Trecho do documento.
------------------------------------------------------------

Por estas plagas, temos o "Desembargador Acácio".
Refiro-me ao desembargador Benjamin Acácio de Moura e Costa, do Tribunal de Justiça do Paraná (TJPR), que teve a ousadia pérfida e mesmo criminosa de usar uma pretensa "má qualidade da vítima” como fundamento para votar a favor do habeas corpus ao assassino bolsonarista Jorge Guaranho, ex-policial penal preso por matar a tiros Marcelo Arruda, tesoureiro do PT em Foz do Iguaçu, na festa que este promovia para comemorar com familiares e amigos o seu aniversário.
Com a decisão, Guaranho aguardará em prisão domiciliar até seu julgamento pelo júri popular, marcado para fevereiro.
No seu voto, o criminoso de toga teve a petulância de classificar a vítima como uma “pessoa nefasta na sociedade” e sugeriu que, assim, “a consciência coletiva” aceitaria o assassinato “de forma mais branda”.
Por "pessoa nefasta, de má qualidade", esse nosso "Desembargador Acácio" refere-se, por óbvio, a todos nós petistas, já que era o único atributo conhecido da vítima pelo algoz e que foi a razão bastante da perpetração do crime praticado pelo policial invasor.
Marcelo Arruda foi assassinado durante a festa de seu aniversário de 50 anos.

------------------------------------------------------------

Informações extraídas.
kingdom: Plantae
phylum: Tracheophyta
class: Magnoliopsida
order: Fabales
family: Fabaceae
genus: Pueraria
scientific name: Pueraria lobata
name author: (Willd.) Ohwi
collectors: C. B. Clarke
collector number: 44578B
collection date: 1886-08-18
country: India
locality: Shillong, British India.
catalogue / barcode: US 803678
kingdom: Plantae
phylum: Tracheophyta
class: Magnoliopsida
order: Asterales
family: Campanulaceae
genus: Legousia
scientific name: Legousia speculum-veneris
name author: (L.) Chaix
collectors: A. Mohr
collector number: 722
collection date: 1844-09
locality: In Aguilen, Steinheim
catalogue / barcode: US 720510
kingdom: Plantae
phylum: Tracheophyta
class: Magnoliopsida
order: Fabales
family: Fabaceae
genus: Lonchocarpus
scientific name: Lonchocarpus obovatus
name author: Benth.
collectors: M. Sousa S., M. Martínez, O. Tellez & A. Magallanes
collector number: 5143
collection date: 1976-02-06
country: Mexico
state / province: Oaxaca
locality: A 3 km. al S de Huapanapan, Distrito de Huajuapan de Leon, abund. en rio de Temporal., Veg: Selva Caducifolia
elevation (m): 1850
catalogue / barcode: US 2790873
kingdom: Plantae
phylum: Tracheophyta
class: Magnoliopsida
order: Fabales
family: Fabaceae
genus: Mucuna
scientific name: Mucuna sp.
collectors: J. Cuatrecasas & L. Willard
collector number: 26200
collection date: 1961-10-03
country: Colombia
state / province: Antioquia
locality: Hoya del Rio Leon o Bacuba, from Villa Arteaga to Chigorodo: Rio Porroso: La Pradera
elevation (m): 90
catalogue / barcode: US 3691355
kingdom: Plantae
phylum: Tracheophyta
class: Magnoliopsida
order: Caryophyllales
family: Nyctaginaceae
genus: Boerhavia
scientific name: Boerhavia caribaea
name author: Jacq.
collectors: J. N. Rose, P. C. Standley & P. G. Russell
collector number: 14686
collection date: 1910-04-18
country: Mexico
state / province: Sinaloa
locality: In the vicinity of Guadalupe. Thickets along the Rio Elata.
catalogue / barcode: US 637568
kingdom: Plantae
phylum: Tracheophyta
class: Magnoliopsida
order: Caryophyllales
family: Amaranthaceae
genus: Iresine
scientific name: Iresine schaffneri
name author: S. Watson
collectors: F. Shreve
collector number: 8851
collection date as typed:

------------------------------------------------------------

Instruções.
- A) Responda com base no trecho sobre o voto do desembargador:
(i) Que cargo Marcelo Arruda ocupava no PT em Foz do Iguaçu?
(ii) Onde Jorge Guaranho aguardará o julgamento?
(iii) Para quando está marcado o julgamento pelo júri popular?
- B) Resuma em duas frases o trecho sobre o voto do desembargador.
- C) Prossiga com o trecho sobre o voto do desembargador a partir da última frase.

Resultados por tarefa.
- A)
(i) Tesoureiro.
(ii) Em prisão domiciliar.
(iii) Para fevereiro.

- B) O trecho critica o desembargador Benjamin Acácio de Moura e Costa, do TJPR, por votar a favor do habeas corpus a Jorge Guaranho, ex-policial penal preso por matar a tiros Marcelo Arruda, tesoureiro do PT em Foz do Iguaçu, na festa de 50 anos da vítima. No voto, o desembargador classificou a vítima como "pessoa nefasta na sociedade", e, com a decisão, Guaranho aguardará em prisão domiciliar o júri popular marcado para fevereiro.

- C)
“Eu me socorro do entendimento que me convenceu de que a ordem [de habeas corpus em favor de Guaranho] deve ser conhecida e, neste caso, deferida, em face da má qualidade da vítima. Ela realmente era uma pessoa nefasta na sociedade e, por certo, muitos podem estar pensando no sentido de que realmente houve uma limpeza social. Da forma errada, da forma injusta, da forma indevida, masque a consciência coletiva aceita de uma forma mais abrandada. Então, dessa forma, senhora presidente, conheço e concedo a ordem”, disse Costa, segundo reportagem de Paulo Capelli, do jornal Metrópoles.
O Brasil inteiro viu, estarrecido e indignado, como se deu o crime. Espero que a família do companheiro Marcelo Arruda não deixe barato e busque, no âmbito da própria justiça, uma reparação por tal infâmia. Será pela memória de Marcelo e também pela dignidade de todos nós companheiros petistas. Afinal, o conceito nazista da "limpeza social" proposta pelo desembargador põe em risco a vida e a integridade física de todos nós que ousamos ostentar uma filiação ao Partido dos Trabalhadores.
A decisão acaciana, aliás, benjaminiana, reproduz o sentimento de ódio que nutre a extrema-direita brasileira em relação a todos nós, petistas, porque não tolera o pensamento divergente e, sobretudo, qualquer comportamento que tenha o pobre como beneficiário de direitos, marca dos governos petistas.
O ridículo Desembargador Acácio chegou ao ponto de defender o trancamento da ação contra Guaranho por "legítima defesa", o que, acaso tivesse sido vitorioso, tornaria impune o assassino. “Para mim, é o típico caso de trancamento penal. Porque é matar ou morrer, é sempre legítima defesa”, afirmou.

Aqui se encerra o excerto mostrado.